See, Staples v. State, supra; In re Delinquent Real Estate Taxes, supra; Wagner v. Commr. of Taxation, 258 Minn. 330, 333, 104 N. W. (2d) 26, 28.
See, Staples v. State, 233 Minn. 312, 315, 46 N. W. (2d) 651, 653. Appellants cite State ex rel. Western Union Tel. Co. v. Minnesota Tax Comm. 132 Minn. 93, 155 N. W. 1061, as establishing that use of property by public utility companies is necessarily nonrural. The case does not support their position. Although the ultimate result of the case was that certain telegraph company property was assessed at 40 percent of full and true value, the only question before the court was whether telegraph company property was included under the tax classification act or was outside the act because subject to a “lieu” tax. Had it been held outside the act, it would have been assessed at 100 percent of full and true value.
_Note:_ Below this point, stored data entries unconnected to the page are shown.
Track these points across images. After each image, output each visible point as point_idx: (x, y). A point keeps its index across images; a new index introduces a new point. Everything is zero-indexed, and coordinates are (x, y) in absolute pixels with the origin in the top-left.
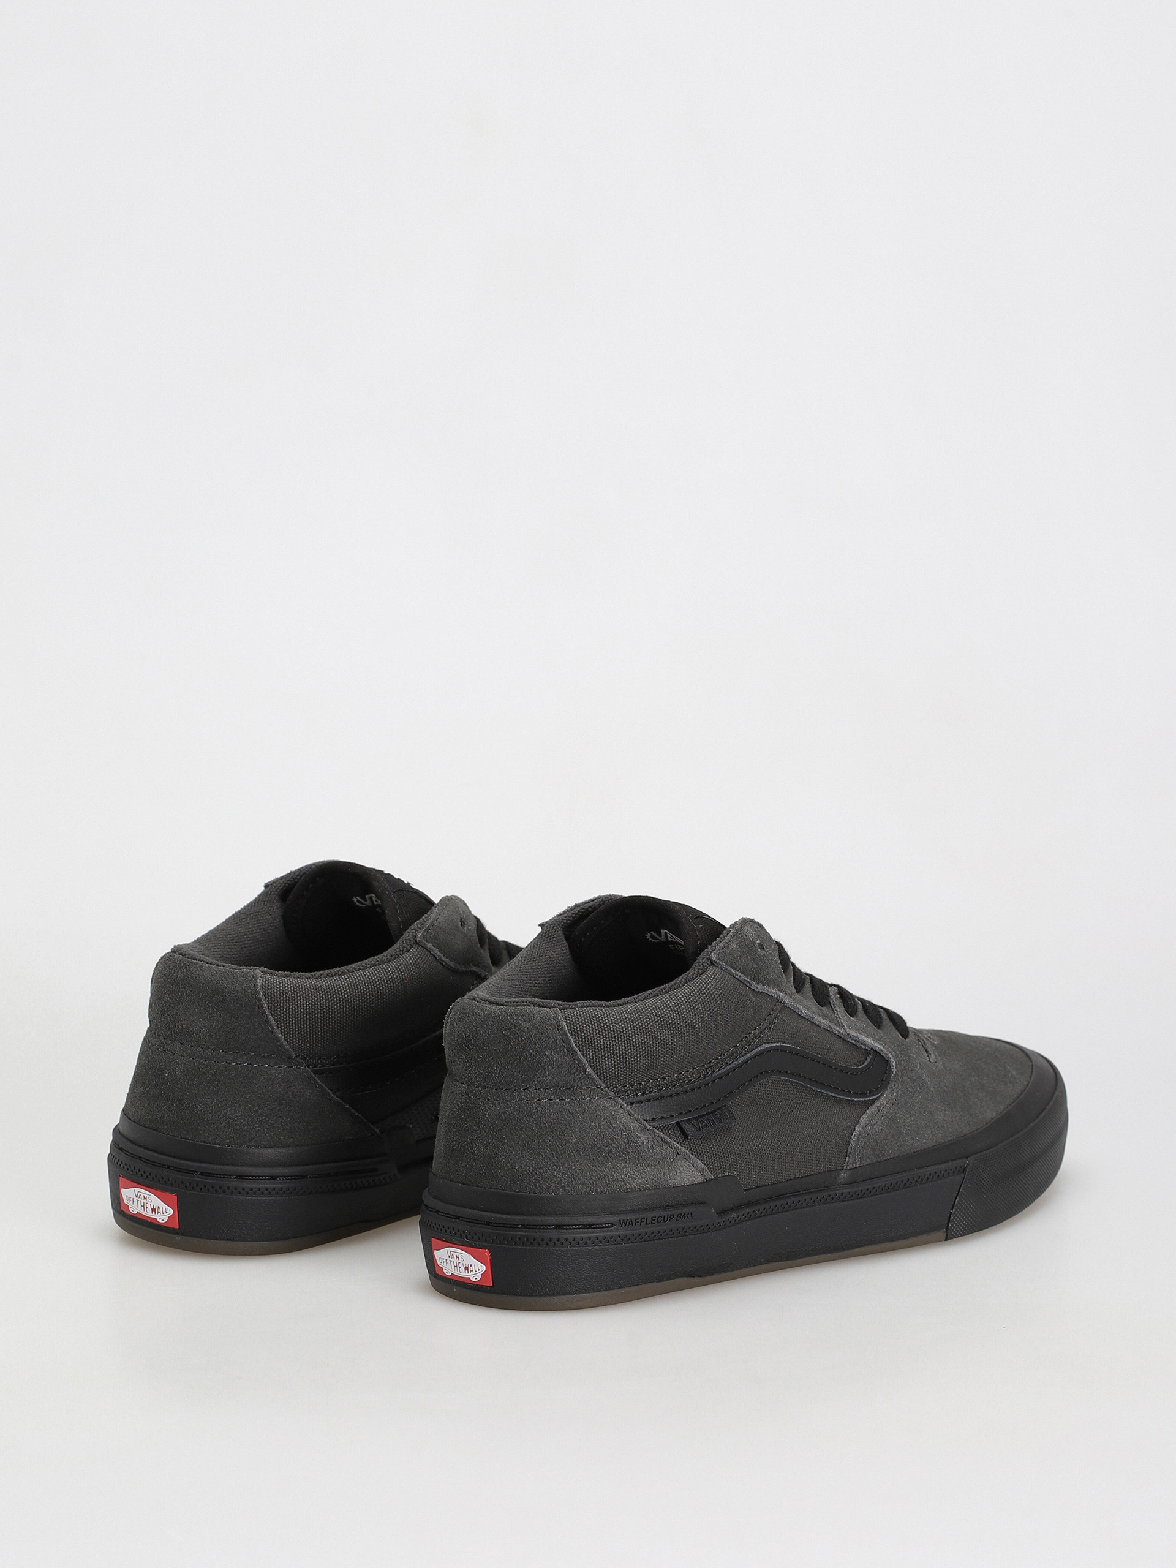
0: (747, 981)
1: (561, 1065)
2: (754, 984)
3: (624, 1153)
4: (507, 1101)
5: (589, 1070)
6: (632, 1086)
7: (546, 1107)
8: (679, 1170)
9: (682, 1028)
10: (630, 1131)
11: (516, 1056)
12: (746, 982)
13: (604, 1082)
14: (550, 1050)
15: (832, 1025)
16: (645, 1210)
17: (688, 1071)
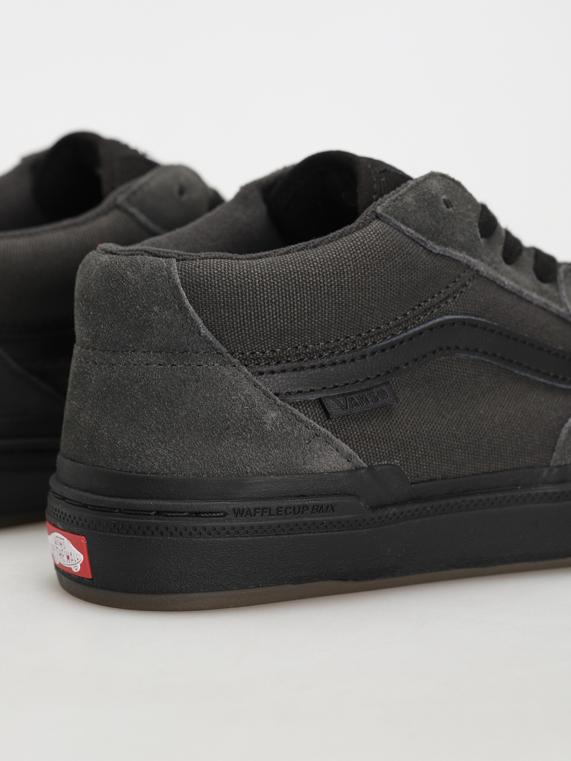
0: (421, 240)
1: (172, 323)
2: (430, 244)
3: (244, 431)
4: (113, 365)
5: (204, 330)
6: (263, 353)
7: (154, 373)
8: (317, 454)
9: (326, 287)
10: (254, 405)
11: (122, 312)
12: (419, 241)
13: (226, 347)
14: (158, 306)
15: (550, 303)
16: (271, 498)
17: (339, 340)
The court’s
See, Report Attorney General, 1936, No. 353, in which it is stated: “Referring to * * * the classification and assessment of power dams and submerged land adjacent to such dam it does not follow that because these dams and submerged lands are commercial in their use that they are not rural land, that is, unplatted land within the meaning of the statute.”
Some provisions of the statute do turn upon the present use of the property. See, § 273.13, subd. 3, construed in Report Attorney General, 1960, No. 87.